TASKS TO CARRY OUT –
(1) Why does the NIV end-of-life excerpt say evidence supporting the palliative intent of NIV was lacking? Answer in one to three sentences.
(2) Can you resume the excerpt on NIV use at the end of life from its last sentence?

As an alternative explanation to overtreatment, NIV use at the end of life has been suggested based on limited evidence for palliation on a trial basis to help alleviate respiratory distress and provide patients and families time to address goals.

[..] In this study, evidence that supported the palliative intent of NIV, based on measures of end-of-life care, was lacking given that in-hospital death, hospice enrollment, and late hospice enrollment were similar for patients with cancer and dementia who received NIV compared with patients with CHF or COPD who received NIV. Furthermore, we observed worse rates of hospice enrollment among patients with cancer and dementia who received NIV than were previously reported among Medicare fee-for-service beneficiaries at the end of life, which was not consistent with palliative intent. Although palliative use of NIV at the end of life may offer some value to patients with advanced cancer, based on limited evidence, inherent differences among patients with dementia deserve consideration.

DATA EXCERPTS –
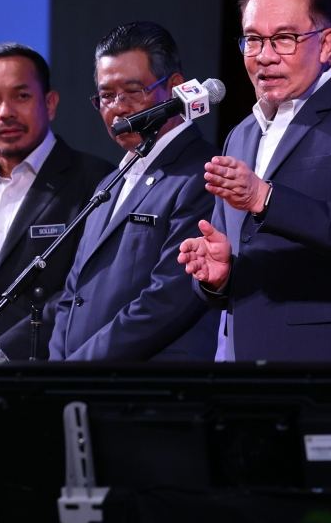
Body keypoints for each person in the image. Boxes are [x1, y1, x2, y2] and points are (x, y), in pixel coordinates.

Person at [178, 0, 331, 362]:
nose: (265, 56)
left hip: (328, 366)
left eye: (284, 39)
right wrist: (220, 276)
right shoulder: (241, 135)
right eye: (253, 40)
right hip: (240, 368)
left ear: (326, 43)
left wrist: (264, 197)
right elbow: (238, 256)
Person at [0, 43, 111, 523]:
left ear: (49, 103)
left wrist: (1, 360)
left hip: (52, 415)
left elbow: (89, 295)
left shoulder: (98, 182)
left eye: (21, 96)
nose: (5, 112)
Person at [49, 22, 219, 362]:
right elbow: (73, 293)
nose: (118, 108)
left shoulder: (203, 174)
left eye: (133, 91)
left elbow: (168, 299)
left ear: (175, 89)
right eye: (107, 96)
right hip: (85, 393)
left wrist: (76, 370)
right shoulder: (110, 182)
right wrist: (57, 373)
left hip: (149, 394)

ANSWERS FOR THE TASKS –
(1) Measures of end-of-life care did not distinguish the groups. In-hospital death, hospice enrollment, and late hospice enrollment were similar for patients with cancer and dementia who received NIV and for patients with CHF or COPD who received NIV.

(2)
[..] Given the rapid growth, the potential for patient harm and distress, and the substantial health care resources associated with NIV use, further research is warranted to evaluate its outcomes and to inform discussions about the goals of this therapy between clinicians and patients and their health care proxies so that they can make patient-centered choices.”